[Collected data entries]

※

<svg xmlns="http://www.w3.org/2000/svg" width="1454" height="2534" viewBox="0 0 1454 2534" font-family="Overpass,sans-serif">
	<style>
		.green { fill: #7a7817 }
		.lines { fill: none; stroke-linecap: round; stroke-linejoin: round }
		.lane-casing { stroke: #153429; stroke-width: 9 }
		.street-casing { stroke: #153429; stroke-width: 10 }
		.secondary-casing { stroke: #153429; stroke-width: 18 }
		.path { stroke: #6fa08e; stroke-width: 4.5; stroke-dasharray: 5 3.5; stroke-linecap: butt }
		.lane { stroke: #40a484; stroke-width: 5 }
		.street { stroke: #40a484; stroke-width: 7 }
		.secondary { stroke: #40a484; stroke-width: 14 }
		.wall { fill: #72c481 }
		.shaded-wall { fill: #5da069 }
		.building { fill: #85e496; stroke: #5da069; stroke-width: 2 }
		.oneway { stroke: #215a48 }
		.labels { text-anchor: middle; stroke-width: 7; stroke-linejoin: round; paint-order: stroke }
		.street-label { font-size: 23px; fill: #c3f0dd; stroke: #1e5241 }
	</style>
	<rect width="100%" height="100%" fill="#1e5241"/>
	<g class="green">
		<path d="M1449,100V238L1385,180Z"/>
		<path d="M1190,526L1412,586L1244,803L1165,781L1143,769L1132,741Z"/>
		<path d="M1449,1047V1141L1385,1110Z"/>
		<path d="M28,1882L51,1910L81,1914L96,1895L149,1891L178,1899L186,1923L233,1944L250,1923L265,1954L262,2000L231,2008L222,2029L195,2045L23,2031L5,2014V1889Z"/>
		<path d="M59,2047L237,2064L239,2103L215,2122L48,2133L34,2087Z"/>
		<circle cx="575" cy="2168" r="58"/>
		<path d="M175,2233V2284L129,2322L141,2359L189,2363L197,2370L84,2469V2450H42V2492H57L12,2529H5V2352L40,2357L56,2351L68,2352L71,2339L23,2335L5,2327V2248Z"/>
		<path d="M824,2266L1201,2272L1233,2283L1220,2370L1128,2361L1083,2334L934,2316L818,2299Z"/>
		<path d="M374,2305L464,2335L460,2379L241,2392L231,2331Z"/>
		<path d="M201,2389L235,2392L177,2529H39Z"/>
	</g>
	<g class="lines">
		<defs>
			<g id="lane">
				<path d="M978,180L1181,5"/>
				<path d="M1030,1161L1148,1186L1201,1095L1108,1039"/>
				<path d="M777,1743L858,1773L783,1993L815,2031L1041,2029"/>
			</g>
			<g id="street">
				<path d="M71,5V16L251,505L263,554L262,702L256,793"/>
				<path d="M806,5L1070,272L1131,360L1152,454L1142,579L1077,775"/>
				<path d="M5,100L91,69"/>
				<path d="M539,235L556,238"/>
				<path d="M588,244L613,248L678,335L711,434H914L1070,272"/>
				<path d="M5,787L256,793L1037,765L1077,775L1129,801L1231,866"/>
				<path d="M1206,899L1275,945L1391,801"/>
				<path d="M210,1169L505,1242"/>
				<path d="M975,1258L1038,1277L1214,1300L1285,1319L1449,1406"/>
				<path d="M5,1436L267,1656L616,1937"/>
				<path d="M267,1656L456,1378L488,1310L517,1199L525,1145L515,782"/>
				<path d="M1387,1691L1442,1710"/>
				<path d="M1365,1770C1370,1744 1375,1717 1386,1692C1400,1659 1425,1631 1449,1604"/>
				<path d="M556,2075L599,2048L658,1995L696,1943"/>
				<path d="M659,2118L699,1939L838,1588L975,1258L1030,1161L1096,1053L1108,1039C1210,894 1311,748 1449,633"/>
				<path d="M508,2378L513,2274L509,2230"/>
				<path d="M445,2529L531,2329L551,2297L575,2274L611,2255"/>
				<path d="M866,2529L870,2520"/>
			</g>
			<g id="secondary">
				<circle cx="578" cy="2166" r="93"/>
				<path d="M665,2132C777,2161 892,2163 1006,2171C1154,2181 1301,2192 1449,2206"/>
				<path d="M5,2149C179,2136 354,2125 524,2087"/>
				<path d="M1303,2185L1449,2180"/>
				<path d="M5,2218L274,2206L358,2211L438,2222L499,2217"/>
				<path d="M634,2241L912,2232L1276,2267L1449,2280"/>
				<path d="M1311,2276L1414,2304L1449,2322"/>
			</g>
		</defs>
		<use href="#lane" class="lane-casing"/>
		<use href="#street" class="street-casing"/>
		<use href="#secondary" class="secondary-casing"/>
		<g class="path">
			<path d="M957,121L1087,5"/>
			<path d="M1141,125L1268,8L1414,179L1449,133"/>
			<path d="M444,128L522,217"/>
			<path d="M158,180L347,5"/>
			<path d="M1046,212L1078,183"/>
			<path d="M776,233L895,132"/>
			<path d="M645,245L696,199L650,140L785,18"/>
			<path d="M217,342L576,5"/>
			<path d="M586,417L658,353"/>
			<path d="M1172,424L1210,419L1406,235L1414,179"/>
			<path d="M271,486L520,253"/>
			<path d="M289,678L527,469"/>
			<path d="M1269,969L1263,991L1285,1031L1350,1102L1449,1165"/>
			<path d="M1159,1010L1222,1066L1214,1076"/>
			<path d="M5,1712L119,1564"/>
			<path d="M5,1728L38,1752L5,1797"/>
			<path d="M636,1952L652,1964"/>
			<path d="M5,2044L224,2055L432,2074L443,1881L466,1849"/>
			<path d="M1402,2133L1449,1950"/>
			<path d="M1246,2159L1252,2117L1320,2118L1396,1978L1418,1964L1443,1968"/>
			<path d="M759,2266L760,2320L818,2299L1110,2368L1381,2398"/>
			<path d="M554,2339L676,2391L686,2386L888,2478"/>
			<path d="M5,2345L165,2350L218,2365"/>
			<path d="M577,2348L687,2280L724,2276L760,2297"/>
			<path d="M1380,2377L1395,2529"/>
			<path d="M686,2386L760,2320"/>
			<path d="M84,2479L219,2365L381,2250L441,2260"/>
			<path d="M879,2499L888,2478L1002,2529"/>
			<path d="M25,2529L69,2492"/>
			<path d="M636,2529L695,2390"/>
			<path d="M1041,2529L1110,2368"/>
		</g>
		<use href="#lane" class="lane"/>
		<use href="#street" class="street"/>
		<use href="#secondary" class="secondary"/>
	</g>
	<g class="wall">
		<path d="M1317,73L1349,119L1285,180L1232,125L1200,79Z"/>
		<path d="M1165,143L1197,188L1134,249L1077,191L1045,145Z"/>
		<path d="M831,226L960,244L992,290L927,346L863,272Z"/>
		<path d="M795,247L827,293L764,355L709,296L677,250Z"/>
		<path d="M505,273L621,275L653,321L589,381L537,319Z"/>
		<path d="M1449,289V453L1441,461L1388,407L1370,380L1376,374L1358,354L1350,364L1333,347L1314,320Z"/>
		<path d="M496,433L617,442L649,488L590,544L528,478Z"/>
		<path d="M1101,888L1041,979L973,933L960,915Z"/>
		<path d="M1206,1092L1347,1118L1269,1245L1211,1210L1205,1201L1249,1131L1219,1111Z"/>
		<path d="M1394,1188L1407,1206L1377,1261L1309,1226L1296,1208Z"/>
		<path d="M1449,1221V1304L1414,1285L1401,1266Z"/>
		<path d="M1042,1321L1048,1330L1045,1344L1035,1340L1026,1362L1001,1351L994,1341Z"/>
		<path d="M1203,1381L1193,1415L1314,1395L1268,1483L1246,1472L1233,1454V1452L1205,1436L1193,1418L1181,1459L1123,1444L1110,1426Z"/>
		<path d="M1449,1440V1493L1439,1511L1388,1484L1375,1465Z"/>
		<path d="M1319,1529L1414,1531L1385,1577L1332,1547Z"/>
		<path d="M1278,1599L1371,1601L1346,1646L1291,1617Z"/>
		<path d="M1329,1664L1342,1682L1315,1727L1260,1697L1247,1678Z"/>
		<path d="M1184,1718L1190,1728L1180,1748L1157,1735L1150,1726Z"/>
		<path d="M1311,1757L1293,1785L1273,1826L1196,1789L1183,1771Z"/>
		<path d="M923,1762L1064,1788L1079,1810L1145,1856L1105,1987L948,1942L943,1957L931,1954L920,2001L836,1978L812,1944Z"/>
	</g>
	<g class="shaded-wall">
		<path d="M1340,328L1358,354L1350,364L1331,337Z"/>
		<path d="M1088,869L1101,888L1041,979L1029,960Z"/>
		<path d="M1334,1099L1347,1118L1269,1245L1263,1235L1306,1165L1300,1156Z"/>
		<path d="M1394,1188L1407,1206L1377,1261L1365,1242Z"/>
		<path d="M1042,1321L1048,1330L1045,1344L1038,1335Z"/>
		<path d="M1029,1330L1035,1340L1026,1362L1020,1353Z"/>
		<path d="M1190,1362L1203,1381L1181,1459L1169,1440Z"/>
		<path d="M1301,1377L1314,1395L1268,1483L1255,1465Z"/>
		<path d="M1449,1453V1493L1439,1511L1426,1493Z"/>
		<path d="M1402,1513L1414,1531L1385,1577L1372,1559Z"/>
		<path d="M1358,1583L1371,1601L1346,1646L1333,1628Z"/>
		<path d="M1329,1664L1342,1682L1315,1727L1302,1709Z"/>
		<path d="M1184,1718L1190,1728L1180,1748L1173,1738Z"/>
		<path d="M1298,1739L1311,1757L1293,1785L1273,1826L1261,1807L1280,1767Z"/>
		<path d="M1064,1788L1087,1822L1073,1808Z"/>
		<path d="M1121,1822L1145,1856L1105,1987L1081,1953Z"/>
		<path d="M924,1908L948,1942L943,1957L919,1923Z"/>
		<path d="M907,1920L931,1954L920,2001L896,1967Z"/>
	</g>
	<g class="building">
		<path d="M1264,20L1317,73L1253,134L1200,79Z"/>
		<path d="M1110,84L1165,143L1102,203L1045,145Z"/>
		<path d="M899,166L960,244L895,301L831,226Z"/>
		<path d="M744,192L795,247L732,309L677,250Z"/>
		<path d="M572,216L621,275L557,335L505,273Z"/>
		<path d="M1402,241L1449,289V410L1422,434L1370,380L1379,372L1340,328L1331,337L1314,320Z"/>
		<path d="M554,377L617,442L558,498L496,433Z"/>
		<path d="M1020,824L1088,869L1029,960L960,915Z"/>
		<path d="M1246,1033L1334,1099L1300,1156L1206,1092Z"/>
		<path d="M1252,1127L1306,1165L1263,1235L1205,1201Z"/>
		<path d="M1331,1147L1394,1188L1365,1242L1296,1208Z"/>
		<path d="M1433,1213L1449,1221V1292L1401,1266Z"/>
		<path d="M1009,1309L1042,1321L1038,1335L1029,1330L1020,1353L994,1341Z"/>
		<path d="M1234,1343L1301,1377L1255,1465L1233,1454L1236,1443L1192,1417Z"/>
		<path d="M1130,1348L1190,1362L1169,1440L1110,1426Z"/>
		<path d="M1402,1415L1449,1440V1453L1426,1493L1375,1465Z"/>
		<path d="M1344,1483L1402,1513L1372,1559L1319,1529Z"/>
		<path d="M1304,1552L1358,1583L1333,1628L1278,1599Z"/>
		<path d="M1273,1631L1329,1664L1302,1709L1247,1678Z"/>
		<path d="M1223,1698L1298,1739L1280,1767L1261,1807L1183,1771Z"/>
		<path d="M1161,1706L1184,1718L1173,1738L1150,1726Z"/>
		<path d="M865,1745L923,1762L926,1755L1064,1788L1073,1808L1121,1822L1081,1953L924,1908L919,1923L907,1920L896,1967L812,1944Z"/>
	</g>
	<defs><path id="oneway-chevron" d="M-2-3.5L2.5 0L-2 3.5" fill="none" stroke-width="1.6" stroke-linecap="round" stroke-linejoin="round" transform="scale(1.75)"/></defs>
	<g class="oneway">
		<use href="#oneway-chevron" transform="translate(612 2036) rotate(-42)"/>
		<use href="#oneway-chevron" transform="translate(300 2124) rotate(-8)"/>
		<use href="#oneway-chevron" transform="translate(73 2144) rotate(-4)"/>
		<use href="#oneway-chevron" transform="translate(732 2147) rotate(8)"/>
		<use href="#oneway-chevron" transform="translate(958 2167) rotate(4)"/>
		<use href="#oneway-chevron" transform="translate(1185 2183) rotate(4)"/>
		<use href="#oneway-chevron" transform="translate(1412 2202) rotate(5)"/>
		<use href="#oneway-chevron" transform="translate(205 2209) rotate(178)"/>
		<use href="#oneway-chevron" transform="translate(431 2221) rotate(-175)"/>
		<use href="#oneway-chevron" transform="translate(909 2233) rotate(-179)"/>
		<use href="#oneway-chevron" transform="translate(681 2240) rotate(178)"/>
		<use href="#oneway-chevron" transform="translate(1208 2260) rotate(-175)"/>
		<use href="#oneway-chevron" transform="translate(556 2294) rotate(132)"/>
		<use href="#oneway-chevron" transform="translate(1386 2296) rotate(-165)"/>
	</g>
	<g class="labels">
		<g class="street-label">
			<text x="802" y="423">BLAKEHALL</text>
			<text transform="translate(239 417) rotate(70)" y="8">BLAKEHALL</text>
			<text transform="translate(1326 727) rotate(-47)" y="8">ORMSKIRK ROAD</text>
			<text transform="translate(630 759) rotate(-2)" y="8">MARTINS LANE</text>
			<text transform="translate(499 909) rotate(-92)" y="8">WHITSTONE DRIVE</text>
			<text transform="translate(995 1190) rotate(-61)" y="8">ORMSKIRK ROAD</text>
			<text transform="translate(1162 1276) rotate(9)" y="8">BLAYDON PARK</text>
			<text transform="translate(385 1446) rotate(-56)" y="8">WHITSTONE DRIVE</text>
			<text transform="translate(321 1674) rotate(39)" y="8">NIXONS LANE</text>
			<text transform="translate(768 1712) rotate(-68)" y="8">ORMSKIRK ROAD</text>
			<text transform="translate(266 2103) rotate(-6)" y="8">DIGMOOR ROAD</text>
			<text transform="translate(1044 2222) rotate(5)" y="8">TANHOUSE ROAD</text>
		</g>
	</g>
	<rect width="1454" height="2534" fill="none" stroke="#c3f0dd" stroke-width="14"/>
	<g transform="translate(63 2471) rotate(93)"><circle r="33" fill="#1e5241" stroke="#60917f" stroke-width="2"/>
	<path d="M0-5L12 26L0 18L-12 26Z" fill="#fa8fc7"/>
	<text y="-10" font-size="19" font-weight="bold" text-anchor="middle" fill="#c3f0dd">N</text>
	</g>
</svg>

※

Required work:
Task for the records above: copy every line in which the word "lines" occurs.

Result below:
		.lines { fill: none; stroke-linecap: round; stroke-linejoin: round }
	<g class="lines">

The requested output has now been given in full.